Bernays est parfois allé très loin. C’est lui qui, pour éviter la nationalisation des actifs guatémaltèques de la United Fruit Company, lancera une vaste campagne de désinformation sur la menace communiste et sera à l’origine, avec la CIA, du coup d’Etat qui éjectera en 1954 Jacobo Arbenz de la présidence du Guatemala pour y placer le général Castillo Armas.

Un drôle de démocrate

Car, il avait une idée particulière de la démocratie. Il estimait que les relations publiques et le storytelling étaient nécessaires à la stabilité politique  car elles guidaient une masse de consommateurs citoyens qui n’avaient pas les compétences pour émettre des opinions raisonnées susceptibles de guider la société. Les foules ne raisonnent pas.
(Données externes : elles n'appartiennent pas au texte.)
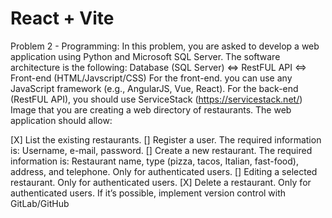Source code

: # React + Vite

Problem 2 - Programming: In this problem, you are asked to develop a web application using 
Python and Microsoft SQL Server. The software architecture is the following:
Database (SQL Server) <=> RestFUL API <=> Front-end (HTML/Javscript/CSS)
For the front-end. you can use any JavaScript framework (e.g., AngularJS, Vue, React). For the 
back-end (RestFUL API), you should use ServiceStack (https://servicestack.net/)
Image that you are creating a web directory of restaurants. The web application should allow:

[X] List the existing restaurants.
[] Register a user. The required information is: Username, e-mail, password.
[] Create a new restaurant. The required information is: Restaurant name, type (pizza, tacos, 
Italian, fast-food), address, and telephone. Only for authenticated users.
[] Editing a selected restaurant. Only for authenticated users.
[X] Delete a restaurant. Only for authenticated users.
If it’s possible, implement version control with GitLab/GitHub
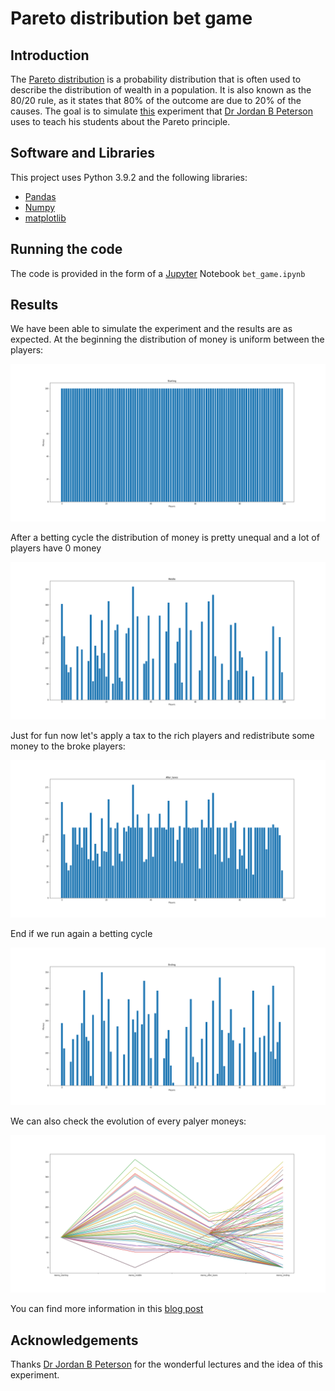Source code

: # Pareto distribution bet game

## Introduction

The [Pareto distribution](https://en.wikipedia.org/wiki/Pareto_distribution) is a probability distribution that is often used to describe the distribution of wealth in a population. It is also known as the 80/20 rule, as it states that 80% of the outcome are due to 20% of the causes. The goal is to simulate [this](https://www.youtube.com/watch?v=TcEWRykSgwE) experiment that [Dr Jordan B Peterson](https://www.jordanbpeterson.com/) uses to teach his students about the Pareto principle.

## Software and Libraries

This project uses Python 3.9.2 and the following libraries:
* [Pandas](https://pandas.pydata.org/)
* [Numpy](https://numpy.org/)
* [matplotlib](https://pypi.org/project/matplotlib/)

## Running the code

The code is provided in the form of a [Jupyter](https://jupyter.org/) Notebook `bet_game.ipynb`

## Results

We have been able to simulate the experiment and the results are as expected. At the beginning the distribution of money is uniform between the players:

![Starting](players_status_checkpoints/starting.png)

After a betting cycle the distribution of money is pretty unequal and a lot of players have 0 money

![Middle](players_status_checkpoints/middle.png)

Just for fun now let's apply a tax to the rich players and redistribute some money to the broke players:

![After Taxes](players_status_checkpoints/after_taxes.png)

End if we run again a betting cycle

![Ending](players_status_checkpoints/ending.png)

We can also check the evolution of every palyer moneys:

![Money Trend](images/money_trend.png)

You can find more information in this [blog post](https://simone-rigoni01.medium.com/the-pareto-distribution-b32fe9991deb)

## Acknowledgements

Thanks [Dr Jordan B Peterson](https://www.jordanbpeterson.com/) for the wonderful lectures and the idea of this experiment.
Les premières phrases de son livre Propaganda, édité en 1929, sont glaçantes : « La manipulation consciente, intelligente, des opinions et des habitudes organisées des masses joue un rôle important dans une société démocratique. Ceux qui manipulent ce mécanisme social imperceptible forment un gouvernement invisible qui dirige véritablement le pays.

Nous sommes pour une large part gouvernés par des hommes dont nous ignorons tout, qui modèlent nos esprits, forgent nos goûts, nous soufflent nos idées.

C’est là une conséquence logique de l’organisation de notre société démocratique. Cette forme de coopération du plus grand nombre est une nécessité pour que nous puissions vivre ensemble au sein d’une société au fonctionnement bien huilé ».

Dans la bibliothèque de Goebbels

Naïveté, hypocrisie ou aveuglement, Edward Bernays semble avoir été lui-même surpris de la puissance parfois démoniaque de l’outil qu’il avait inventé. Il dit ainsi avoir été estomaqué quand un journaliste américain, qui avait interrogé Joseph Goebbels en 1933, lui a raconté qu’un de ses livres se trouvait dans la bibliothèque du chef de la propagande nazie.

Edward Bernays écrivit dans ses mémoires : « Goebbels (…) se servait de mon livre […] pour élaborer sa destructive campagne contre les Juifs d’Allemagne. J’en fus scandalisé. (…) À l’évidence, les attaques contre les Juifs d’Allemagne n’étaient en rien un emballement émotif des nazis, mais s’inscrivaient dans le cadre d’une campagne délibérée et planifiée. ». A l’évidence.